▶ [Directives]
a) In the SETI passage, which projected cross-section of an artificial transit yields a stellar flux waveform similar to that of a planet with rings?
b) Reproduce the SETI passage word for word between "One final unorthodox" and "of transit signals.", inclusive.

▶ [Source extract]
::::
One final unorthodox method proposed for SETI is to look for signals of large extraterrestrially-engineered objects orbiting stars, referred to as artificial transits [Arnold05a, Arnold05b, Arnold13]. The initial motivation for this approach is that we might achieve such detections in our search for exoplanets because the stellar flux detected is dependent on the shape of the transit, and so an artificial transit with strange shape could be detected. This was numerically demonstrated in [Arnold05a] where the author compared various simulations of transit signals.
Like the previously mentioned methods, the primary limitation seems to be energy. Whereas the advantage of inscribed matter was the amount of data that can be sent as a function of energy, the advantage of artificial transits is both that they could be discovered in standard astronomical research and that they can stay in orbit for a long time. The advantage of this presented in [Arnold13] is that it allows for a signal (the pulsed stellar flux) over a much longer time scale than pulsed electromagnetic radiation from a laser, which is both limited by continuously generating power and the decline of a given civilization. Artificial transits also have the advantage of not needing to be aimed like the other methods generally would, as they continue to orbit around the star, i.e. they seem to be the best proposed broadcast signal to-date.
The duration of the orbiting process suggests another advantage of constructing transits beyond those given in [Arnold05a, Arnold05b, Arnold13], which is that it is the longest lasting i.i.d. signal and so the most promising to achieve the fundamental limit of hypothesis testing.777There is the previously noted caveat that the signal will only be approximated as i.i.d. if the noise is memory-less, but this problem is not unique to artificial transits. This only adds to the credibility of this possible method.
Finally, we note an open problem in the quantitative analysis of SETI through one-shot hypothesis testing that may be beneficial for future analysis. In [Arnold05a] it is noted that artificial transits whose projected cross-section is triangular produce a detected stellar flux waveform that is similar to the waveform generated by a planet with rings which could complicate at least that choice of cross-section’s ability to be detectable. Using the one-shot hypothesis testing optimization program on discretized waveforms could provide a stronger understanding of this particular complication. Of course, this could then be extended to analyze various signal forms, providing a quantitative benchmark for which signals forms seem more likely.
3 Conclusion & Outlook
In this work we have presented a new interpretation of SETI as one-shot hypothesis testing. The crux of the argument is that communication with ETI civilizations is a related but distinct task to that of detecting said civilizations. Specifically, detection is the answer to a ‘yes’ or ‘no’ question, ‘is this process natural or generated by extraterrestrial intelligence?,’ whereas communication is exchanging significantly more information. Moreover, we stress the one-shot aspect of SETI as the signals we are trying to detect may be brief and/or non-i.i.d. Using these insights we show how SETI can be formalized as one-shot hypothesis testing, and present the optimization problem which constructs the optimal decision function for a hypothesis test between an ETI process and a natural process, where optimality is in terms of minimum false negatives given some demand on the rarity of false positives for the decision function. In the special case of (mixtures of) periodic ETI signals, such as from a pulsed laser or an artificial transit, we use the generalized Quantum Stein’s lemma [generalizedQuantumStein] to recover the fundamental limit of hypothesis testing in these settings. This in turn dictates how the sender should design their signal, (5).
::::
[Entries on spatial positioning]
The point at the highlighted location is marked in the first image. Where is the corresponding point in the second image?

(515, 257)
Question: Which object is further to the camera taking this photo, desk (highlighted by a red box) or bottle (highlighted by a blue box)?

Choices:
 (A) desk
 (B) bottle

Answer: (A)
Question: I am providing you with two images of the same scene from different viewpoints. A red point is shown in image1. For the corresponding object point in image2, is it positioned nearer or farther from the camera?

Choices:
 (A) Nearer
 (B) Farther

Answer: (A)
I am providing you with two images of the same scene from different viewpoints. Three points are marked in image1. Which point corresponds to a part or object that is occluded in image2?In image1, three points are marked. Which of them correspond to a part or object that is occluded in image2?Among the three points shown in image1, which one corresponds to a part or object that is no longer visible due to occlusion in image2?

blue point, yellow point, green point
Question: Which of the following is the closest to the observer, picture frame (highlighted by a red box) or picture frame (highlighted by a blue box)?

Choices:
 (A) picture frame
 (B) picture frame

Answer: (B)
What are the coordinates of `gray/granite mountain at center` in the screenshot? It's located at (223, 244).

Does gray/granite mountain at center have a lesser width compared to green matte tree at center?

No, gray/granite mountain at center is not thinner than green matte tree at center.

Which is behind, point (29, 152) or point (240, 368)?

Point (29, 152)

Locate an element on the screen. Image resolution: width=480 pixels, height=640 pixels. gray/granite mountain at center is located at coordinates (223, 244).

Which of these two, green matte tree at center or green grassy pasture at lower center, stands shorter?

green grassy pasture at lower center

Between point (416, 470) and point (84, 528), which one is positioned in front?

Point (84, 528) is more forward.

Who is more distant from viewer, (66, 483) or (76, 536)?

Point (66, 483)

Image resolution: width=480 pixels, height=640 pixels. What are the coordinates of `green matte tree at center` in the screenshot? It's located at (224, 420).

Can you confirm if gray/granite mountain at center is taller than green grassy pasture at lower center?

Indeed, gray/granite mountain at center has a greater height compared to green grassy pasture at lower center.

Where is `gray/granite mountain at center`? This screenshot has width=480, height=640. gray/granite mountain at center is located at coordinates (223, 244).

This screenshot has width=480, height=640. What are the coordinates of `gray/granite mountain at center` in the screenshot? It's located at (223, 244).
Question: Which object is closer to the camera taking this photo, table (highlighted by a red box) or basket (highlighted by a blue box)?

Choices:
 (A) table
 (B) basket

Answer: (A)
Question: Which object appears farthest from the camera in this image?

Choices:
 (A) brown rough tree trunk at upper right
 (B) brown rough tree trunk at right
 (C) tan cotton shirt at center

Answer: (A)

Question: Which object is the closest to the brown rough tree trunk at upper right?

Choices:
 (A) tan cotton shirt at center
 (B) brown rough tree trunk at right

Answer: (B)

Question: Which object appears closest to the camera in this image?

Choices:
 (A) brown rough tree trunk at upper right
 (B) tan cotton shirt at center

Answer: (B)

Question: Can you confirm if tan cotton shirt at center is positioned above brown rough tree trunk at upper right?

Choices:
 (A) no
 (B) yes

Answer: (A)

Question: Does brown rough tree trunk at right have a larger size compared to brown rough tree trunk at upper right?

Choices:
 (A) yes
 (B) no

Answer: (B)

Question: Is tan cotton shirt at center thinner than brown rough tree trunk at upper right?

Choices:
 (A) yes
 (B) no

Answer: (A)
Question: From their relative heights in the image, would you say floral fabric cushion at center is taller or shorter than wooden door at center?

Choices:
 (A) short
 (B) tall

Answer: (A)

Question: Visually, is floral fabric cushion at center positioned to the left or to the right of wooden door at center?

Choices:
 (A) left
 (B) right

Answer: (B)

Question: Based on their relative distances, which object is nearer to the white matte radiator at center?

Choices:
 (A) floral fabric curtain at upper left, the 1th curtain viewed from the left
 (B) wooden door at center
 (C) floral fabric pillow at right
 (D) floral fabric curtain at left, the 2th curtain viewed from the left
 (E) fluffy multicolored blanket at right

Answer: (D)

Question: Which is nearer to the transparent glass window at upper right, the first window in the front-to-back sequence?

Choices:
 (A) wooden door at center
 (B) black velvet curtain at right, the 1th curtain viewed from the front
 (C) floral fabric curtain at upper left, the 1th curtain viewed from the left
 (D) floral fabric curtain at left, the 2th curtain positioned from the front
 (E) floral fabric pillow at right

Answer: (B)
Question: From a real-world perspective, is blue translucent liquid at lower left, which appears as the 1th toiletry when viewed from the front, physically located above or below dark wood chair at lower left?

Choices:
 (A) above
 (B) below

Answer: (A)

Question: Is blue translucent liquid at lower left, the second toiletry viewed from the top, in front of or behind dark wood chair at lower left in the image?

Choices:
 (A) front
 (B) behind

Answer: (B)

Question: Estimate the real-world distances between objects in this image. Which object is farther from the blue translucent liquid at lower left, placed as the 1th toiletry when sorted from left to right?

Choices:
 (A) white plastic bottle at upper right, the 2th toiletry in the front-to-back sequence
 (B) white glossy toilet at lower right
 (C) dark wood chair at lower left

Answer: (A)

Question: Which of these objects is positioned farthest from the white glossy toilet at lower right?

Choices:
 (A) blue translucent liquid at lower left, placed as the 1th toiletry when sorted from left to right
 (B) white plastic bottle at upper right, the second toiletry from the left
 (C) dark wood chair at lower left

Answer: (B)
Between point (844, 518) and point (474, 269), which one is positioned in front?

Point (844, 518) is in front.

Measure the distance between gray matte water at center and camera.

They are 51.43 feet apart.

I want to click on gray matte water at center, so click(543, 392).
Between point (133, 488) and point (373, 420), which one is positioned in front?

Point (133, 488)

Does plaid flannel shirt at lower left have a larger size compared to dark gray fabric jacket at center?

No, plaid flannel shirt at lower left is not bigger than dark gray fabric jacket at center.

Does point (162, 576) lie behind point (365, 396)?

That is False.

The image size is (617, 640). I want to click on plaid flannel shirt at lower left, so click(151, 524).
::::
▶ [Final answers]
a) A triangular cross-section.

b)
One final unorthodox method proposed for SETI is to look for signals of large extraterrestrially-engineered objects orbiting stars, referred to as artificial transits [Arnold05a, Arnold05b, Arnold13]. The initial motivation for this approach is that we might achieve such detections in our search for exoplanets because the stellar flux detected is dependent on the shape of the transit, and so an artificial transit with strange shape could be detected. This was numerically demonstrated in [Arnold05a] where the author compared various simulations of transit signals.